TV advertising in the U.S. is expected to dip in a non-Olympic year according to a forecast from media buyer ZenithOptimedia that sees digital driving overall ad spending increased domestically and internationally.
Zenith expects U.S. ad market spending to rise 3.7% in 2015, followed by increases of 4.1% in 2016 and 3.6% in 2017. The outlook for TV spending in the U.S. shows a 0.2% decline in 2015, followed by a 1.9% increase in 2016 (an Olympic and presidential election year) and a 0.4% gain in 2017 to $197.2 billion.
Globally, Zenith expects ad spending to climb 4.4% to $544 billion in 2015. Growth is seen accelerating to 5.3% in 2016 and 4.7% in 2017. Those forecasts are lower than in previous reports. The agency points to deepening recession in Russia, Ukraine and Belarus and a slowdown in China. Despite that, growth is above the average rate for the last 10 years and the last 20 years.

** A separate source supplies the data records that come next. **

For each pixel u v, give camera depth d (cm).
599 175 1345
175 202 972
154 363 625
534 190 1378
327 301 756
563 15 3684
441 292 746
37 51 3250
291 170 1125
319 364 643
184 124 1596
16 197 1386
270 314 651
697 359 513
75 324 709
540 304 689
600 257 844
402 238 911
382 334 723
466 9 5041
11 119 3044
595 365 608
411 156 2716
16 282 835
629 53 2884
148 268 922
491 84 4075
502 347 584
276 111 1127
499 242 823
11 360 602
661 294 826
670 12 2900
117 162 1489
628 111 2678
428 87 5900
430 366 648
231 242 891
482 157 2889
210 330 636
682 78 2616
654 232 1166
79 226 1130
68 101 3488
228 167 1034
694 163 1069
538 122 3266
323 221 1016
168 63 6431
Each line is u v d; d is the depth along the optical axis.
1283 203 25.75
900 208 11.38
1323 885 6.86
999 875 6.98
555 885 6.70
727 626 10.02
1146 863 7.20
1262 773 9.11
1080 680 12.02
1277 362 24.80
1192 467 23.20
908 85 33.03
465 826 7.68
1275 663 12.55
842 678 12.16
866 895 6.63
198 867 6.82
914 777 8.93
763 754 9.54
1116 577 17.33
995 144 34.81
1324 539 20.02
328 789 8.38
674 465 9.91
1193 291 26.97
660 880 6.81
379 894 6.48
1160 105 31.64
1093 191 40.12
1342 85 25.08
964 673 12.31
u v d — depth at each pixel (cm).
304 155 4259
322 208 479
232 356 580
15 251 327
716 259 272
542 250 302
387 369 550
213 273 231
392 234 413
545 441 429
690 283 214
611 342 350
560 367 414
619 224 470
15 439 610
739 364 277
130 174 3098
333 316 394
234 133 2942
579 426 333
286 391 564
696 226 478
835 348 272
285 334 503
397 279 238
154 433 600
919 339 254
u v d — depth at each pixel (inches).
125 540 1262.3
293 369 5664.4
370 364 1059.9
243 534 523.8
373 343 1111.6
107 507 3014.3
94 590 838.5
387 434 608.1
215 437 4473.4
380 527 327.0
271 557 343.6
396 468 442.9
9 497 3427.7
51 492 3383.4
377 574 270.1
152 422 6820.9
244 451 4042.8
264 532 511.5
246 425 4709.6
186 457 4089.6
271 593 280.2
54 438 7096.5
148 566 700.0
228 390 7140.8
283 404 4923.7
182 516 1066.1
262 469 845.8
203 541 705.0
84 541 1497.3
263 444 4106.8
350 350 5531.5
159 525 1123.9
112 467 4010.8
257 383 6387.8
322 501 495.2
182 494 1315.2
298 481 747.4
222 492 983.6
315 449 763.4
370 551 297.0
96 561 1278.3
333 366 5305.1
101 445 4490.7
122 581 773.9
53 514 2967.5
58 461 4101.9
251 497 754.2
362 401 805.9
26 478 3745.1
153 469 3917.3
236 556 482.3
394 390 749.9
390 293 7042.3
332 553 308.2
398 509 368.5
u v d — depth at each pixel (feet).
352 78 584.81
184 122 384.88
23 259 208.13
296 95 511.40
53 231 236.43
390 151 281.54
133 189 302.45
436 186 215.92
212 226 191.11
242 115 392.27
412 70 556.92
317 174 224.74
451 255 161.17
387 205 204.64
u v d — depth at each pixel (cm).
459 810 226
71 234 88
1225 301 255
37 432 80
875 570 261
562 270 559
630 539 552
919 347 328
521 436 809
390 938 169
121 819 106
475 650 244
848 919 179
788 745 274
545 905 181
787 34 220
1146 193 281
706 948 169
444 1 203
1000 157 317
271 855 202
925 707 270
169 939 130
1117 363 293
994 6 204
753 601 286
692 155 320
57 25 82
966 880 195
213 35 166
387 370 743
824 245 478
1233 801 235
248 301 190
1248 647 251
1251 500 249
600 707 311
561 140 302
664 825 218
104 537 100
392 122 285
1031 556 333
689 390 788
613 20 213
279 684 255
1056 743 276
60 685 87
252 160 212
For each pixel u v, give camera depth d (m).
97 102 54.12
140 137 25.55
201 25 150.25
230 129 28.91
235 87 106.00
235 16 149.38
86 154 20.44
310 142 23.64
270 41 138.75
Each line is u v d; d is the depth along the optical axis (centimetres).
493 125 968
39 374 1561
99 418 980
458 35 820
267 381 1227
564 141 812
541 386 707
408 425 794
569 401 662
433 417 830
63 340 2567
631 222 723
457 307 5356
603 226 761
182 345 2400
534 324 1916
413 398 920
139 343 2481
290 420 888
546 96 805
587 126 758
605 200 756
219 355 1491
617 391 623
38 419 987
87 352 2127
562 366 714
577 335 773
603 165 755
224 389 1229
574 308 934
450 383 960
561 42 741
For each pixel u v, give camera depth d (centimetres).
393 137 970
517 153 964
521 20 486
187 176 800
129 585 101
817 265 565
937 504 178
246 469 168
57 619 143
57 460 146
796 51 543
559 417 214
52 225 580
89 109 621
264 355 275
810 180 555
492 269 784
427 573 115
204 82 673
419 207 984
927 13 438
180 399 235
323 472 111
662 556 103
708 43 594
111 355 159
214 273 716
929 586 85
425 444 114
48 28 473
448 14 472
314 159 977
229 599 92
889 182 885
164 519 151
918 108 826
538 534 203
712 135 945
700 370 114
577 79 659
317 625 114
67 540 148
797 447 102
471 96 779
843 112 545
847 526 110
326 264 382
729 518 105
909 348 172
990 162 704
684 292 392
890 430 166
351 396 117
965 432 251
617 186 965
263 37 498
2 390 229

Total ad spending on the Internet grew 18.5% in 2014 and Zenith expects online spending to average 14% growth through 2017.
Spending on television will grow globally, but its share is likely to slip over the next few years, the agency says. TV captured a 29.9% share of spending in 1980, which grew to 39.7% in 2013. It slipped to 39.4% in 2014 and will settle at 37.3% in 2017.
Zenith says marketers are beginning to move small budges away from television to online video. Online video’s share is seen growing from 2.1% in 2014 to 3.9% in 2017.
An explosion in mobile is powering online video into the fastest-growing advertising category. Zenith estimates global spending on online video jumped 34% to $10.9 billion in 2014 and expects an average growth rate of 29% a year through 2017, when spending could reach $23.3 billion.